Film ini dapat dibilang cukup sukses, karena meski pertama kali jalan ceritanya sulit dimengerti pada pertengahan film ini cukup menarik untuk ditonton. Nan Achnas dengan cerdas menghadirkan konflik sosial yang menjadi realita dalam kehidupan masyarakat, dipadukan dengan setting panorama gurun pasir yang indah, langit biru, perkampungan sederhana dan unsur-unsur pesona budaya Jawa yang begitu indah.
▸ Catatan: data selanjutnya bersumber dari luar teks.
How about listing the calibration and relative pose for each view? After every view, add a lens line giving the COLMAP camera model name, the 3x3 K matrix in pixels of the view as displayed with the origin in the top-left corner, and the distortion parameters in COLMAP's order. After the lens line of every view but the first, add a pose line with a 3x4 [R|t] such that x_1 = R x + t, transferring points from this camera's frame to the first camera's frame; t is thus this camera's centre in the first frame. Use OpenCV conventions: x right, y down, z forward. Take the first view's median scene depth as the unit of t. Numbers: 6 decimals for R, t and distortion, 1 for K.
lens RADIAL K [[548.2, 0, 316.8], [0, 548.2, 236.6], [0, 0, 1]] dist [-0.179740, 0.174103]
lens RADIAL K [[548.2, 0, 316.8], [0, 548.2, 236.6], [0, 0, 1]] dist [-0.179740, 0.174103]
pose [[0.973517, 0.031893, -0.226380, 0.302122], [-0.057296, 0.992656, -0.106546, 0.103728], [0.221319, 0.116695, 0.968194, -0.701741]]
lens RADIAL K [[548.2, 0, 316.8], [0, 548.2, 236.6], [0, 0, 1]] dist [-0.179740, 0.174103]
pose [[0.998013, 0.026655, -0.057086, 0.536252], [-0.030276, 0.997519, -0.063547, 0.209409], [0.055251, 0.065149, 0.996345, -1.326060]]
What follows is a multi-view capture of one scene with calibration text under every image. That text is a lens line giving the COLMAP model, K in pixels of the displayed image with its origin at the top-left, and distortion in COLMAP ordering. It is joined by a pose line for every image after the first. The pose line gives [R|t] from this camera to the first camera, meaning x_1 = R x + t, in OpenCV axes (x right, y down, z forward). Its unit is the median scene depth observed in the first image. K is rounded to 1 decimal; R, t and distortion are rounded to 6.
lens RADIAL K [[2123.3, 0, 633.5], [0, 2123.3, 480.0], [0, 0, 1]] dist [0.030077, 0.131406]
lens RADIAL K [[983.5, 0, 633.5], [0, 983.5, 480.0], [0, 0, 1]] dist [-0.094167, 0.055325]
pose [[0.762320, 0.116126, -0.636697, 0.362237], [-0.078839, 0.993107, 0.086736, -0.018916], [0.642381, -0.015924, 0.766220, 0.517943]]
Karena perannya dalam film ini Nan Achnas telah menyabet berbagai penghargaan dalam ajang-ajang bergengsi seperti meraih Special Jury Award dalam Asian-Pasific Film Festival tahun 2001 sebagai The Most Promising Director, Netpac Award-Special Mention dalam Brisbane International Film Festival di tahun 2003, FIPRESCI Prize dalam Oslo Films from the South Festival tahun 2002, dan masih banyak penghargaan lainnya dalam film ini.Pilihan artis-artis kawakan yang berpengalaman ini begitu tepat untuk menjiwai karakter-karakter dalam film ini.

Penyelesaian film ini terasa agak menggantung dan tidak jelas memberikan tanda tanya bagi penonton. Selain itu penonton yang dibawa ke kehidupan di pesisir pantai dituntut untuk berpikir keras untuk mengetahui peristiwa-peristiwa yang melintas dalam film ini. Seperti pada saat peristiwa pembunuhan, huru hara, tidak jelas mengapa hal itu terjadi. Selain itu, seperti yang sudah dikatakan tadi pada awal-awal film terasa begitu membosankan seperti menonton film dokumenter antara lain juga karena keabsurdan peristiwa-peristiwa yang terjadi. Untungnya pada saat konflik terasa dan karakter-karakter semakin kuat, penonton baru menemukan titik terang menuju jalan cerita.

Film ini patut untuk ditonton karena didalamnya terkandung realita hidup masyarakat dengan budaya Jawa yang hidup dalam kesederhanaan. Selain itu meski menonton film ini harus banyak berpikir, film ini tetap istimewa karena mengandung amanat dan makna yang dalam dan berarti.